I figure it differently, measure by days of work. It doesn't matter if welder can weld a foot or a mile but how much can you have ready for him to weld. Most welders can go faster than you can get materials ready for him to weld. So if it takes you five days to fit
the piece up, and he is welding along those 5 days then it take 5 days of welding.
#8
05-30-2012, 01:37 PM
 Stumble Senior Member Join Date: Oct 2008 Rep: 670 Posts: 1,308 Location: New Orleans
I am sorry if it wasn't clear. 2.8lbs/hr is the amount of weld material a average welder should be abe to apply. This is just the welding industry standard, not specific to boat building. NOT the weight in metal a welder can weld up in an hour.
__________________
Greg Rubin
Salesman - Allied Titanium
http://www.alliedtitanium.com/produc...dc_Results.php
#9
05-30-2012, 10:56 PM
 messabout Senior Member Join Date: Jan 2006 Rep: 1029 Posts: 1,679 Location: Lakeland Fl USA
OK you asked about downtime for cigarettes and such. That depends on how tight a shop you are running. It has a lot to do with the quality and skill of leadership as well.

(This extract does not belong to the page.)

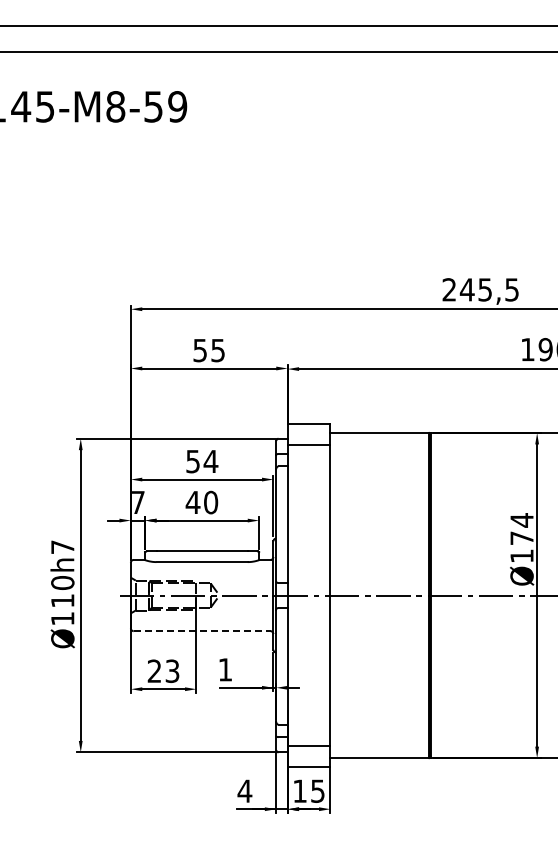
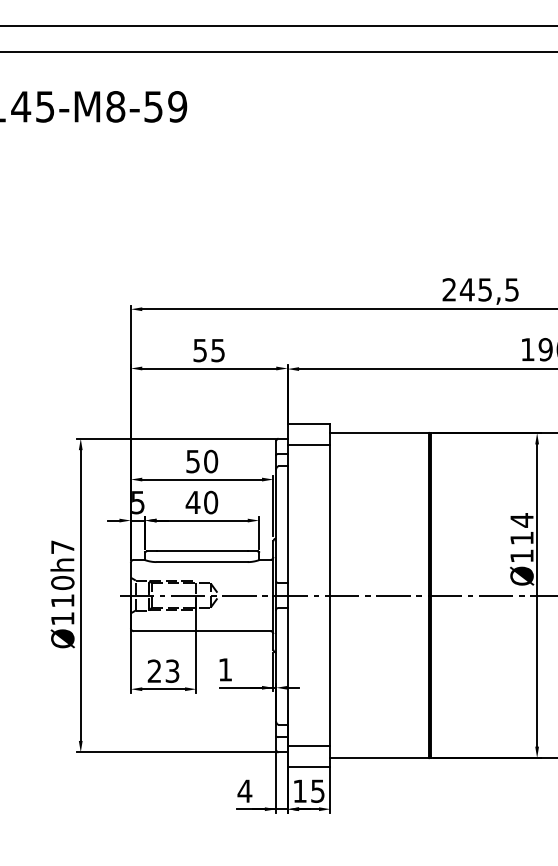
text at (210, 461): 54 -> 50
text at (138, 502): 7 -> 5
text at (521, 537): Ø174 -> Ø114
line at (202, 631): dashed -> solid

Manufacturing engineers in the US often use a factor they call PF&D. That is personal, fatigue, and delay. The personal part is for cigarettes, bathroom breaks, getting a drink of water and so on. The fatigue part is based on the reality that a worker will not move as quickly in the sixth hour as he might have in the second hour. He may rest for a minute or more several times a day. Delay part addresses the probability that a part will have to be fetched, a machine may break down, or precut parts do not fit and repair will be needed and a whole lot of small things that cause delay.

A PF&D rate of 17% is used in many well organized industries. That means that you will get 83% of actual production but you will be paying for 100%. Obviously you have to fiddle these numbers to suit your own application. I would not even think of bidding a job without adding the phantom seventeen percent or more.